▸ PROBLEM TO SOLVE
Can you reproduce, word for word, the portion of the kernel testing reply starting at "And if we were" and ending at "test library code."?

▸ SUPPLIED PASSAGE
=== Section Start ===

Re: [GIT PULL] bcachefs updates for 6.8

Kent Overstreet <kent.overstreet@xxxxxxxxx> · Mon, 15 Jan 2024 13:42:53 -0500

On Fri, Jan 12, 2024 at 06:22:55PM +0000, Mark Brown wrote:
> This depends a lot on the area of the kernel you're looking at - some
> things are very amenable to testing in a VM but there's plenty of code
> where you really do want to ensure that at some point you're running
> with some actual hardware, ideally as wide a range of it with diverse
> implementation decisions as you can manage.  OTOH some things can only
> be tested virtually because the hardware doesn't exist yet!

Surface wise, there are a lot of drivers that need real hardware; but if
you look at where the complexity is, the hard complex algorithmic stuff
that really needs to be tested thoroughly - that's all essentially
library code that doesn't need specific drivers to test.

More broadly, whenever testing comes up the "special cases and special
hardware" keeps distracting us from making progress on the basics; which
is making sure as much of the kernel as possible can be tested in a
virtual machine, with no special setup.

And if we were better at that, it would be a good nudge towards driver
developers to make their stuff easier to test, perhaps by getting a
virtualized implementation into qemu, or to make the individual drivers
thinner and move heavy logic into easier to test library code.

=== Section End ===

▸ DATA EXTRACT
=== Section Start ===

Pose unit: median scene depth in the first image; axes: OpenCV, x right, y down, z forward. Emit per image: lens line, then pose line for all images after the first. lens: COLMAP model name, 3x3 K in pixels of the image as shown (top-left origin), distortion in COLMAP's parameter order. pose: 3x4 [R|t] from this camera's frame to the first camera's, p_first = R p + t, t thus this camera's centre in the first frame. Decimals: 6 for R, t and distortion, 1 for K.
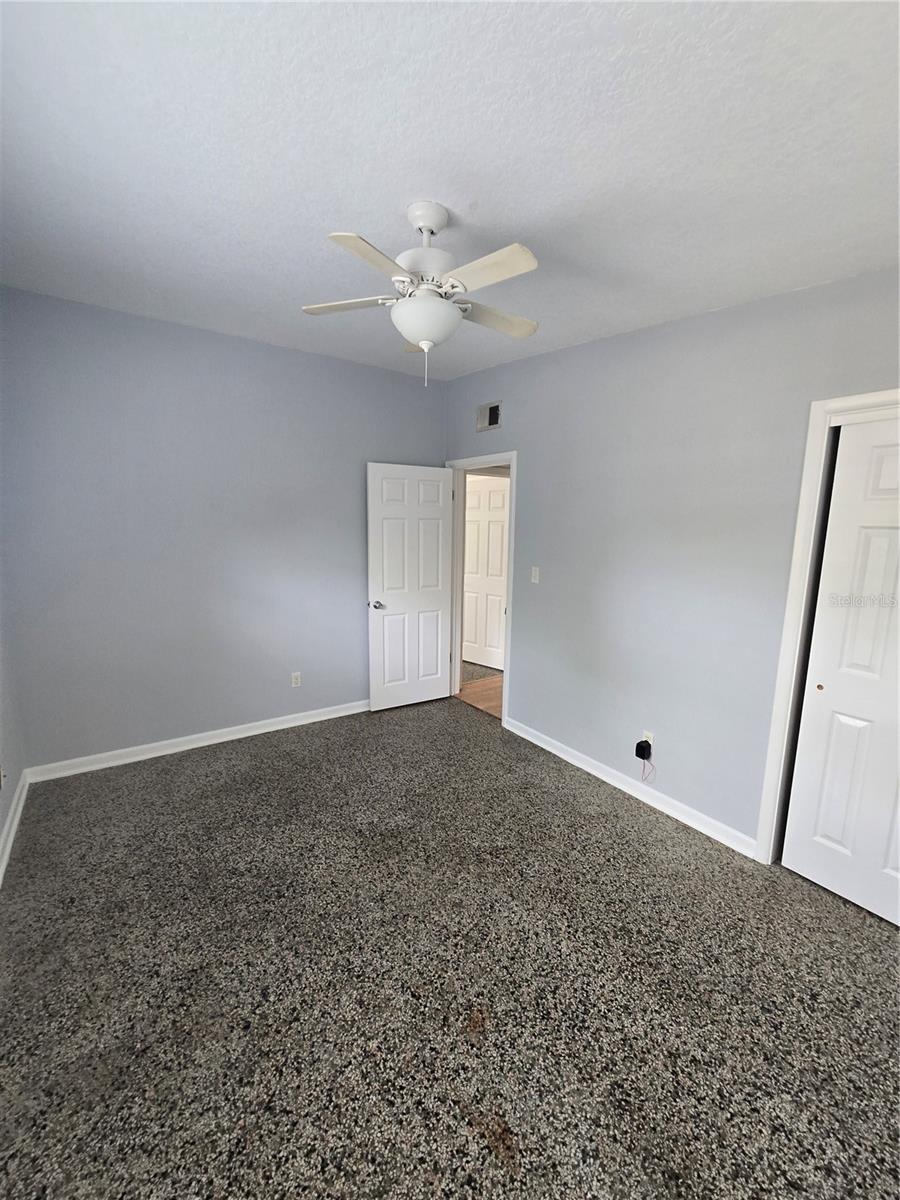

=== Section End ===

▸ SOLUTION FOR THIS PROBLEM
And if we were better at that, it would be a good nudge towards driver
developers to make their stuff easier to test, perhaps by getting a
virtualized implementation into qemu, or to make the individual drivers
thinner and move heavy logic into easier to test library code.